Максим Горький - Том 7. Мать. Рассказы, очерки 1906-1907
Она вошла и сквозь ресницы взглянула на мою фигуру глазами знатока мужчин.
— Вы говорите по-французски? — спросила она, отвечая на мой поклон жестом актрисы, которая давно уже перестала играть роли королев.
— Нет, сударыня, я говорю только правду! — ответил я.
— Кому это нужно? — спросила она, пожимая плечами. — Кто это слышит? Правда даже в красивых стихах никому не приятна…
Подойдя к окну, она приоткрыла гардину и тотчас же отошла прочь.
— Они всё ещё шумят там, на улице? — сказала она недовольно. — Вот дети! Чего им нужно? Не понимаю! У них есть республика и кабинет министров, какого нет нигде. Один министр был даже социалистом, — разве этого мало для счастья народа?
И, капризно закинув голову назад, она добавила:
— Не правда ли?.. Впрочем, вы пришли говорить…
Она подошла, села рядом со мной и, с фальшивой лаской взглянув в мои глаза, спросила:
— О чём мы будем говорить? О любви? О поэзии? Ах, мой Альфред Мюссэ!.. И мой Леконт-де-Лиль!.. Ростан!.. — Глаза её закатились под лоб, но, встретив зубы немца над головой, она тотчас же опустила их.

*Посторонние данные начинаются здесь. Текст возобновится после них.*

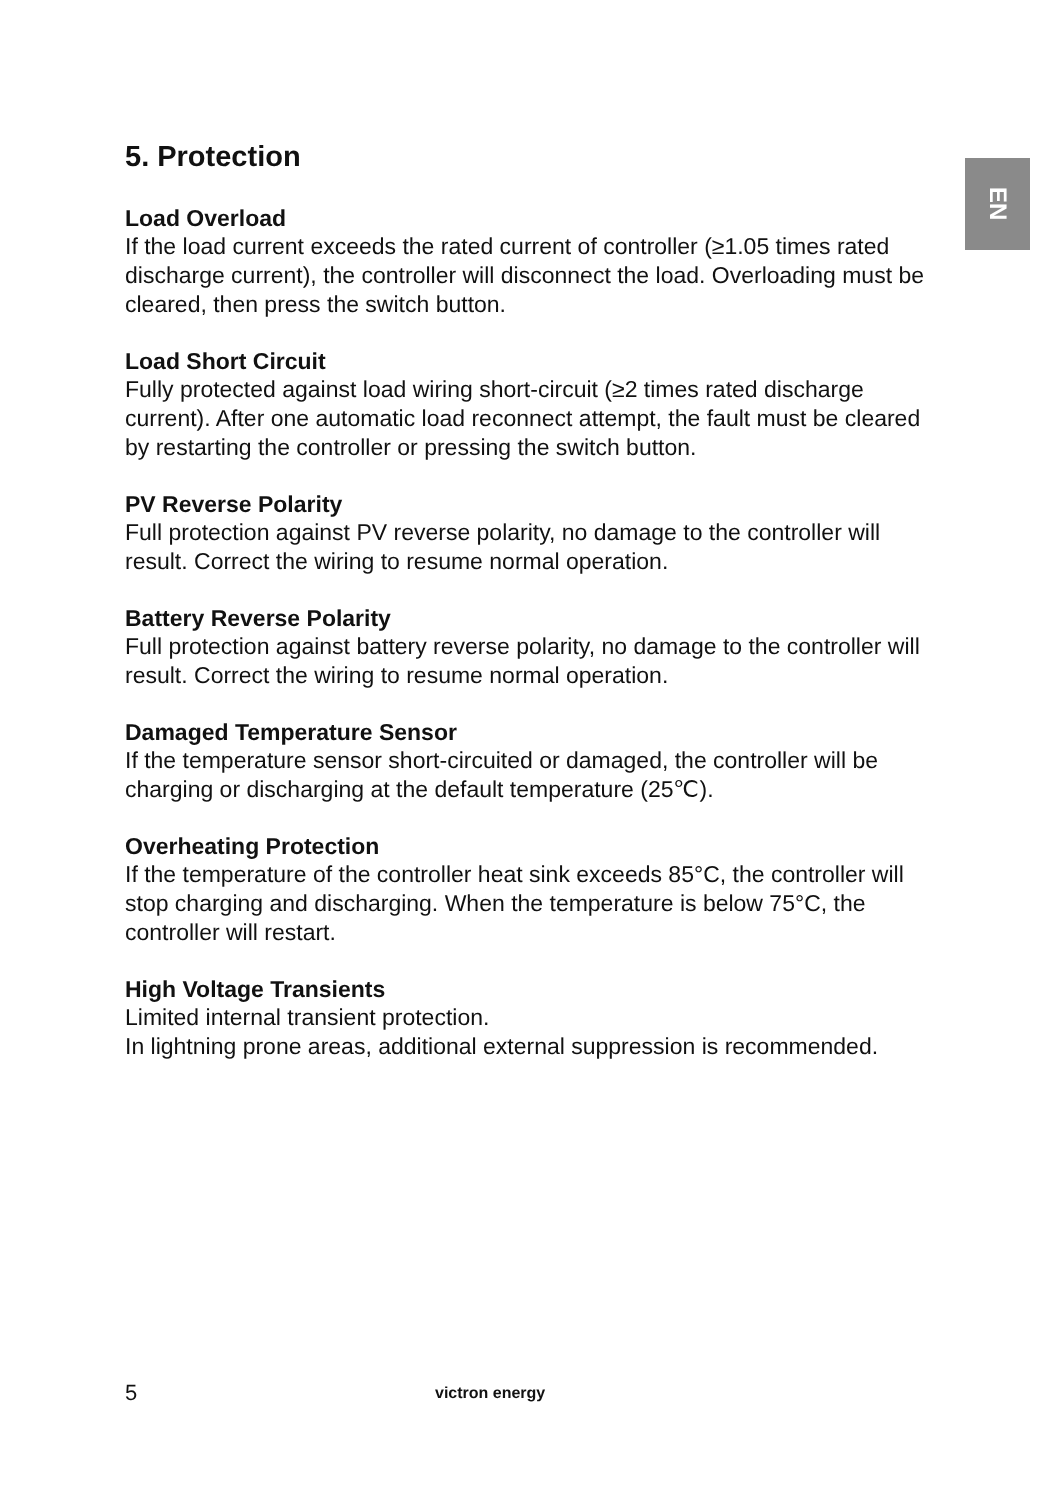EN
5. Protection
Load Overload
If the load current exceeds the rated current of controller (≥1.05 times rated discharge current), the controller will disconnect the load. Overloading must be cleared, then press the switch button.
Load Short Circuit
Fully protected against load wiring short-circuit (≥2 times rated discharge current). After one automatic load reconnect attempt, the fault must be cleared by restarting the controller or pressing the switch button.
PV Reverse Polarity
Full protection against PV reverse polarity, no damage to the controller will result. Correct the wiring to resume normal operation.
Battery Reverse Polarity
Full protection against battery reverse polarity, no damage to the controller will result. Correct the wiring to resume normal operation.
Damaged Temperature Sensor
If the temperature sensor short-circuited or damaged, the controller will be charging or discharging at the default temperature (25℃).
Overheating Protection
If the temperature of the controller heat sink exceeds 85°C, the controller will stop charging and discharging. When the temperature is below 75°C, the controller will restart.
High Voltage Transients
Limited internal transient protection.
In lightning prone areas, additional external suppression is recommended.
5 victron energy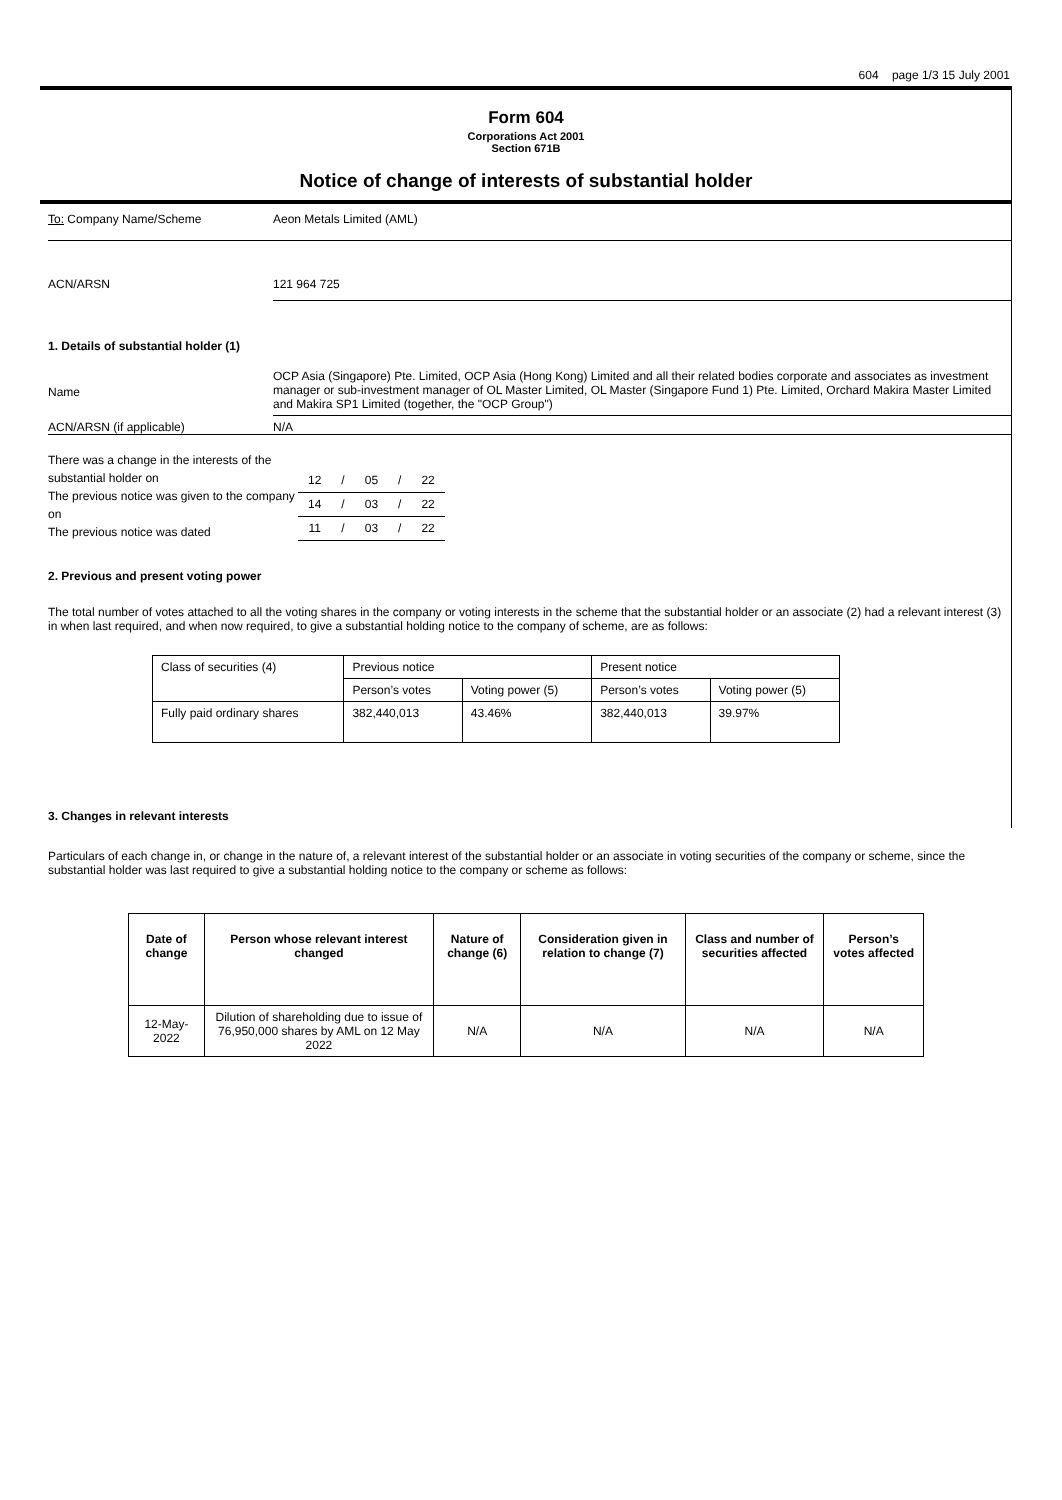604 page 1/3 15 July 2001
Form 604
Corporations Act 2001
Section 671B
Notice of change of interests of substantial holder
To: Company Name/Scheme Aeon Metals Limited (AML)
ACN/ARSN 121 964 725
1. Details of substantial holder (1)
Name
OCP Asia (Singapore) Pte. Limited, OCP Asia (Hong Kong) Limited and all their related bodies corporate and associates as investment manager or sub-investment manager of OL Master Limited, OL Master (Singapore Fund 1) Pte. Limited, Orchard Makira Master Limited and Makira SP1 Limited (together, the "OCP Group")
ACN/ARSN (if applicable) N/A
There was a change in the interests of the
substantial holder on
The previous notice was given to the company on
The previous notice was dated
| 12 | / | 05 | / | 22 |
| 14 | / | 03 | / | 22 |
| 11 | / | 03 | / | 22 |
2. Previous and present voting power
The total number of votes attached to all the voting shares in the company or voting interests in the scheme that the substantial holder or an associate (2) had a relevant interest (3) in when last required, and when now required, to give a substantial holding notice to the company of scheme, are as follows:
| Class of securities (4) | Previous notice | | Present notice | |
| | Person’s votes | Voting power (5) | Person’s votes | Voting power (5) |
| Fully paid ordinary shares | 382,440,013 | 43.46% | 382,440,013 | 39.97% |
3. Changes in relevant interests
Particulars of each change in, or change in the nature of, a relevant interest of the substantial holder or an associate in voting securities of the company or scheme, since the substantial holder was last required to give a substantial holding notice to the company or scheme as follows:
| Date of change | Person whose relevant interest changed | Nature of change (6) | Consideration given in relation to change (7) | Class and number of securities affected | Person’s votes affected |
| --- | --- | --- | --- | --- | --- |
| 12-May-2022 | Dilution of shareholding due to issue of 76,950,000 shares by AML on 12 May 2022 | N/A | N/A | N/A | N/A |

Я не мешал ей красиво болтать о поэтах, молча ожидая момента, когда она заговорит о банкирах. Я смотрел на эту женщину, образ которой все рыцари мира ещё недавно носили в сердцах. Её лицо теперь было нездоровым лицом женщины, которая много любила, его живые краски поблекли, стёрлись под тысячами поцелуев. Искусно подведённые глаза беспокойно бегали с предмета на предмет, ресницы устало опускались, прикрывая опухшие веки. Морщины на висках и на шее безмолвно говорили о бурях сердца, а зоб и толстый подбородок — об ожирении его. Она обрюзгла, растолстела, и было ясно, что этой женщине теперь гораздо ближе поэзия желудка, а не великая поэзия души, что грубый зов своей утробы она яснее слышит, чем голос духа правды и свободы, гремевший некогда из уст её по всей земле. От прежней грации и силы её движений осталась только привычная развязность бойкой бабы, торговки на всемирном рынке. И обаяние великой героини на поле битв за счастье людей она теперь противно заменяла кокетством старой дамы — героини бесчисленных амурных приключений.
Она была одета в тяжёлое, тёмное платье, украшенное кружевами, которые напоминали мне об окиси на статуе Свободы в Нью-Йорке и о клочках симпатий, разорванных изменой Духу Правды.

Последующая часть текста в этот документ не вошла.